I'm working on an open source Project written ins Javascript ES6. I use babel to transpile it to ES5. This way I have a folder structure like that:
/project
/src *raw ES6 files*
handler.es6.js
app.es6.js
/lib *transpiled files by babel*
handler.js
app.js
/dist *combined an minified files, ready to use*
project.min.js
I use grunt to transpile an minify the js files.
The only files that may be changed manually are in /src. The other files are generated automatically. So if a user makes a change to app.es6.js
and sends a pull request without running the grunt task, the files in /src and /lib will be out of sync.
My question is, what is the best way to handle this build tasks in a GitHub project.I already looked into travis, which is already doing the test for me, but I'm not sure if travis should or can push code to the repo.

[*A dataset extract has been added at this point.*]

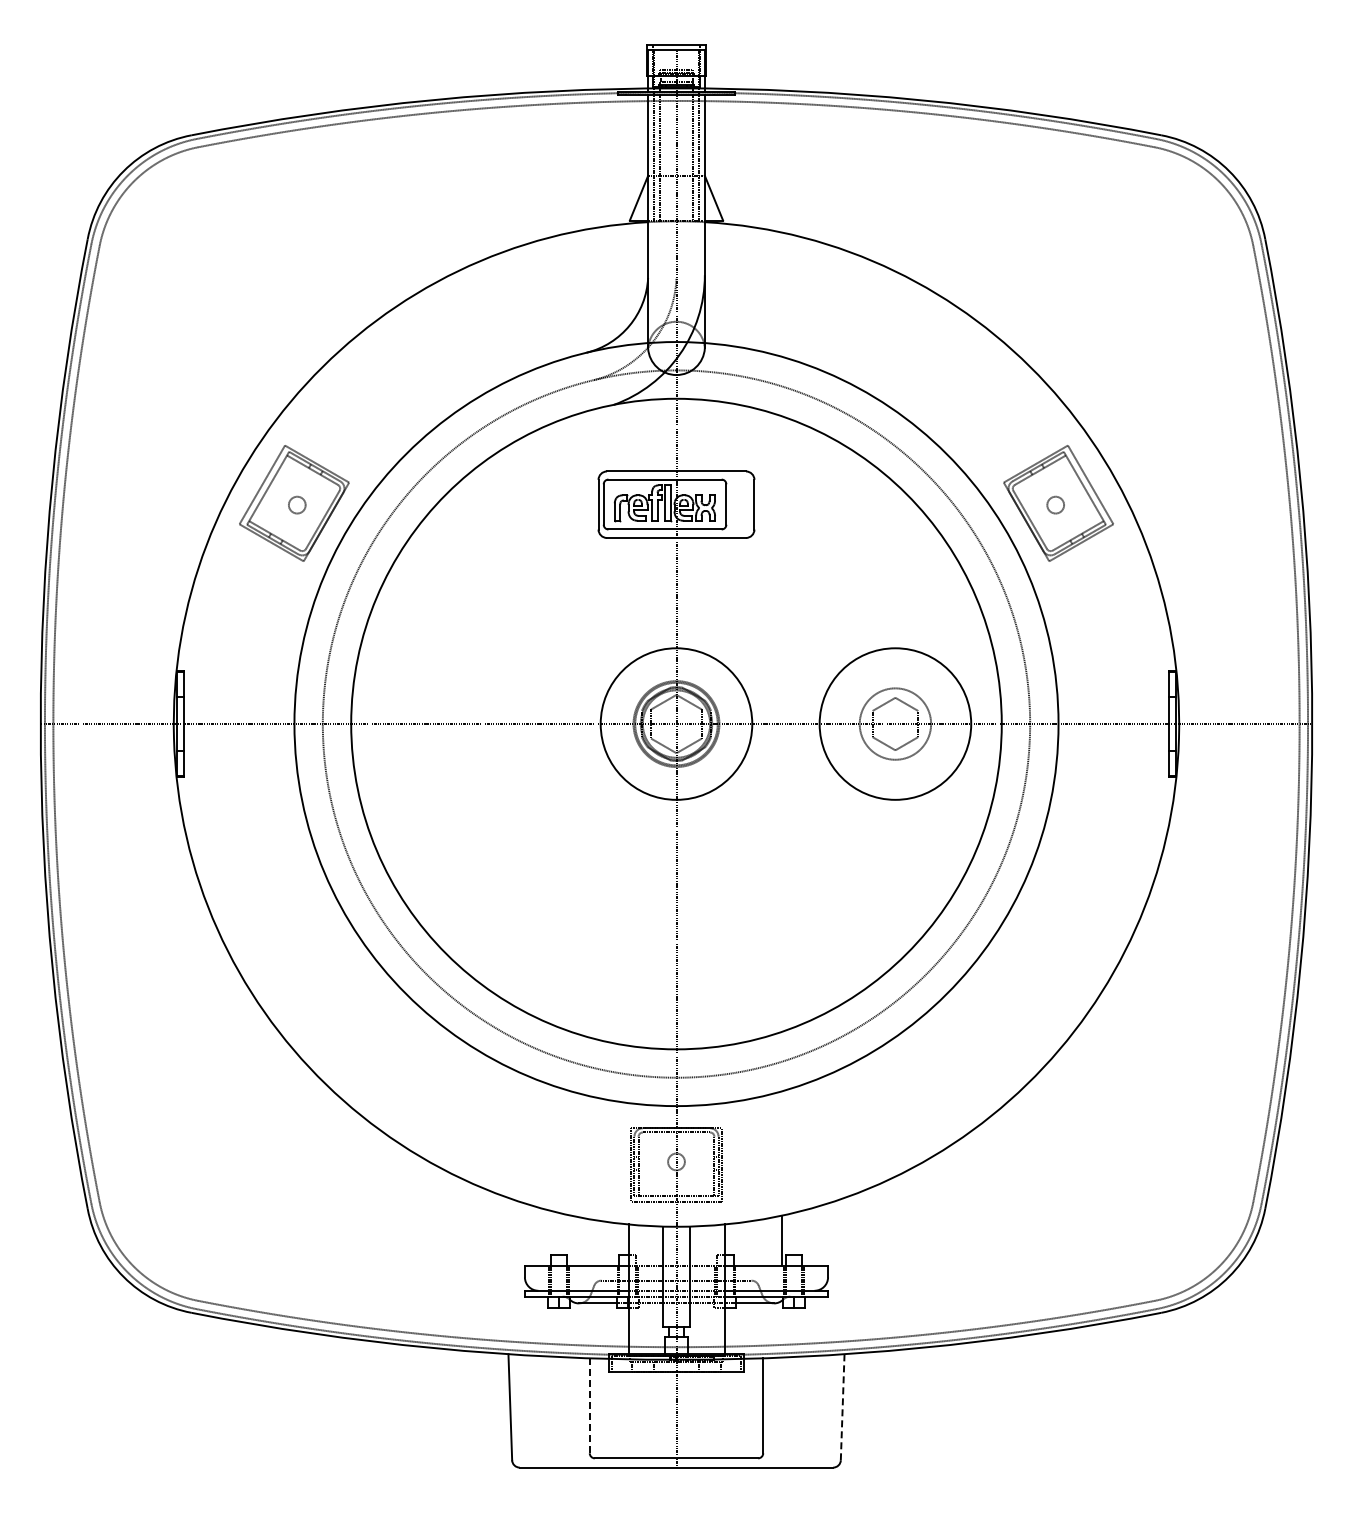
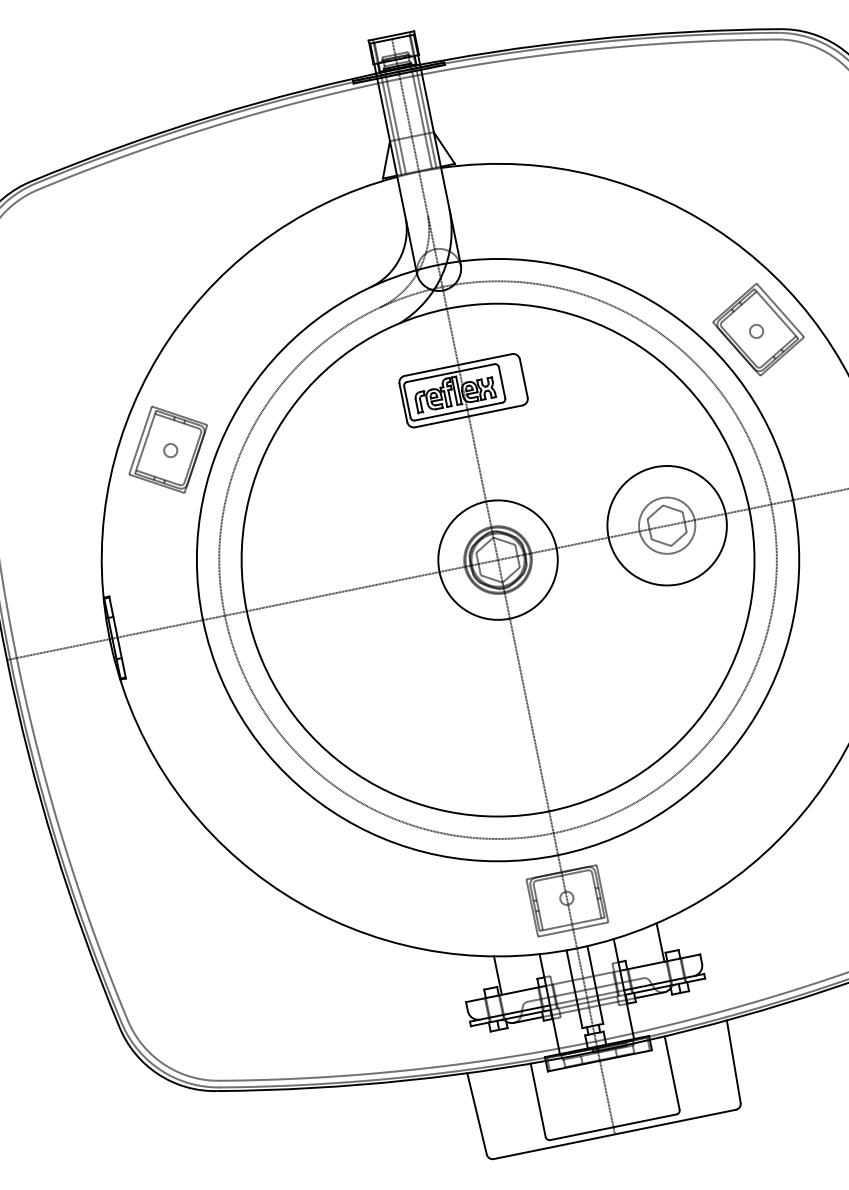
line: (571, 1240) -> (498, 975), added
line: (589, 1406) -> (538, 1100), dashed -> solid
line: (842, 1406) -> (733, 1061), dashed -> solid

After all might it be best, to not commit the build files, since they can be computed from the source anyways?
First of all, store transpilled code under version control is not a good idea at all.
Look how it is solved in the history
project: https://github.com/rackt/history/blob/master/npm-scripts/postinstall.js
They have a postinstall
script for NPM, which checks that module has not been built yet and builds it.
If you add this thing to your repo, your consumers will build module on-the-fly during install. Also, if you are going to publish this in NPM registry, do not forget to include built files to reduce installation time.